# Excerpt to read
····················

Blastoid Variant Mantle Cell Lymphoma Expressing Aberrant CD3 and CD10 with Concurrent Small Lymphocytic Lymphoma: Establishment of a Clonal Relationship by B- and T-Cell Receptor Gene Rearrangements

1Gemini Diagnostics Hematopathology, 756 Lakefield Road Suite C, Westlake Village, CA 91361, USA
2San Antonio Regional Hospital, Department of Pathology, 999 San Bernardino Road, Upland, CA 91786, USA
3Cedars-Sinai Medical Center, Department of Pathology, 8700 Beverly Boulevard, Los Angeles, CA 90048, USA
4Medical Oncology and Hematology, 7777 Milliken Avenue Suite 210, Rancho Cucamonga, CA 91730, USA

Correspondence should be addressed to Christopher L. Felten; moc.xdinimeg@netlefc

Received 20 September 2018; Accepted 11 November 2018; Published 5 December 2018

Academic Editor: Salah Aref

Copyright © 2018 Christopher L. Felten et al. This is an open access article distributed under the Creative Commons Attribution License, which permits unrestricted use, distribution, and reproduction in any medium, provided the original work is properly cited.

Abstract

Mantle cell lymphoma (MCL) is an aggressive non-Hodgkin B-cell lymphoma typically expressing CD19, CD20, CD5, FMC-7, CyclinD1, and SOX-11 and harboring the IgH/CCND1 translocation. We report a blastoid variant of mantle cell lymphoma (MCL) involving an inguinal lymph node that, in addition to classical phenotypic and genetic findings, also aberrantly coexpresses surface CD10 and cytoplasmic CD3. Small lymphocytic lymphoma (SLL) was also present in the same lymph node and in the bone marrow. B- and T-cell gene rearrangement studies by PCR show the MCL and SLL to be clonally related. Expression of multiple aberrant antigens and concurrent lymphomas of different classifications can cause a diagnostic challenge. Awareness of such a presentation and integration of the data from morphologic evaluation, flow cytometry, immunohistochemistry, and FISH studies is required for proper diagnosis, prognosis, and therapy.

1. Introduction

Classical mantle cell lymphoma (MCL) is a neoplasm typically of monomorphic small- to medium-sized cells with slight to marked irregular nuclear contours growing in a diffuse or nodular architecture. It does not contain transformed cells resembling centroblasts, immunoblasts, or paraimmunoblasts [1]. By flow cytometric phenotyping, it typically expresses pan B-cell markers (CD19 and CD20), the T-cell antigen CD5, and FMC-7 while lacking CD23, CD11c, and CD10 [24]. Immunohistochemistry further shows that it expresses CyclinD1 (BCL-1) and SOX-11 [5, 6]. In addition, the genetic hallmark of the disease, a t(11;14)(q13;q32)–IgH/CCND1 translocation, can be identified by FISH or molecular studies [7].

Herein, we report a unique case of blastoid variant of mantle cell lymphoma that, in addition to the typical expression of CD20, CD5, FMC-7, CyclinD1 (BCL-1), and SOX-11 also showed aberrant positivity for CD10 and cytoplasmic CD3. The diagnosis was further complicated by the additional presence of a minor small lymphocytic lymphoma (SLL) component within the same biopsy.

····················

# Records
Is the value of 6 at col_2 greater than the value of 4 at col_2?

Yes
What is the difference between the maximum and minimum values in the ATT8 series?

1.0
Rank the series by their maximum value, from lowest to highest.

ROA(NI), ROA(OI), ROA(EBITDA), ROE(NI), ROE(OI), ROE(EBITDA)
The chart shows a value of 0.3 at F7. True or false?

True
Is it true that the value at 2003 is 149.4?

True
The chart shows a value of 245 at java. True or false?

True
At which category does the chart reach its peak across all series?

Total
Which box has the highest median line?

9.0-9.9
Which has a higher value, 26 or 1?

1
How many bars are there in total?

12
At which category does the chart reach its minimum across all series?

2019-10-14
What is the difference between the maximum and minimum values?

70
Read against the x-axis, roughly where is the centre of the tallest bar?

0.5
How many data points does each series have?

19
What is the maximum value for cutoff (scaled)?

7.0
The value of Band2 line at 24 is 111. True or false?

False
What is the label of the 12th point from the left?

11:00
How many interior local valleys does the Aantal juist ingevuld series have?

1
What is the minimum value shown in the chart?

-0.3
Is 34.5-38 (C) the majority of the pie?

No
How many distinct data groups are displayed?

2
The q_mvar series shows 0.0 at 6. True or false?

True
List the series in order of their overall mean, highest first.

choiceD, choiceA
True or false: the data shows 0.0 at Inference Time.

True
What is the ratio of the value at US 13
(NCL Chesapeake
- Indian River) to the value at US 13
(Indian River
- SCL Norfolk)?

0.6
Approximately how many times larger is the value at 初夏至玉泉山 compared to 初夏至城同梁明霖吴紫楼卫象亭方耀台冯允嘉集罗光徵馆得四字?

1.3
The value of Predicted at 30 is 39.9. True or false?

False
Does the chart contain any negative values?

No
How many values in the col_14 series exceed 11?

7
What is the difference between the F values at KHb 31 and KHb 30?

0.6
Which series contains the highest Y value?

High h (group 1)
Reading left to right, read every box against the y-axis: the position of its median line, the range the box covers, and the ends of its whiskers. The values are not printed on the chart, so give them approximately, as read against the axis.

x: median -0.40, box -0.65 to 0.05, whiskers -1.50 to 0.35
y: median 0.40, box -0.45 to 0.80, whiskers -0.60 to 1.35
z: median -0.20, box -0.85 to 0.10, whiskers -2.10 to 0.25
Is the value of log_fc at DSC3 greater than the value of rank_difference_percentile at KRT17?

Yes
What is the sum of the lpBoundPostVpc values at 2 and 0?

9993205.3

····················

# Tasks to complete
1) Based on the lymphoma case report, say whether each statement agrees with it. Answer yes or no, and quote the deciding words.
(a) The small lymphocytic lymphoma was found only in the lymph node.
(b) Classical mantle cell lymphoma usually lacks CD10.
(c) The article was published in December 2018.
2) Using the lymphoma case report, answer these questions.
(a) Which lymph node did the blastoid variant of mantle cell lymphoma involve?
(b) By what two means can the t(11;14)(q13;q32) translocation be identified?
(c) Who was the academic editor?
3) Write out the lymphoma case report from "Herein, we report" to "the same biopsy.", keeping every word the same.

# Responses in order
1)
(a) No: "Small lymphocytic lymphoma (SLL) was also present in the same lymph node and in the bone marrow."
(b) Yes: "while lacking CD23, CD11c, and CD10"
(c) Yes: "Published 5 December 2018"

2)
(a) An inguinal lymph node.
(b) By FISH or molecular studies.
(c) Salah Aref.

3)
Herein, we report a unique case of blastoid variant of mantle cell lymphoma that, in addition to the typical expression of CD20, CD5, FMC-7, CyclinD1 (BCL-1), and SOX-11 also showed aberrant positivity for CD10 and cytoplasmic CD3. The diagnosis was further complicated by the additional presence of a minor small lymphocytic lymphoma (SLL) component within the same biopsy.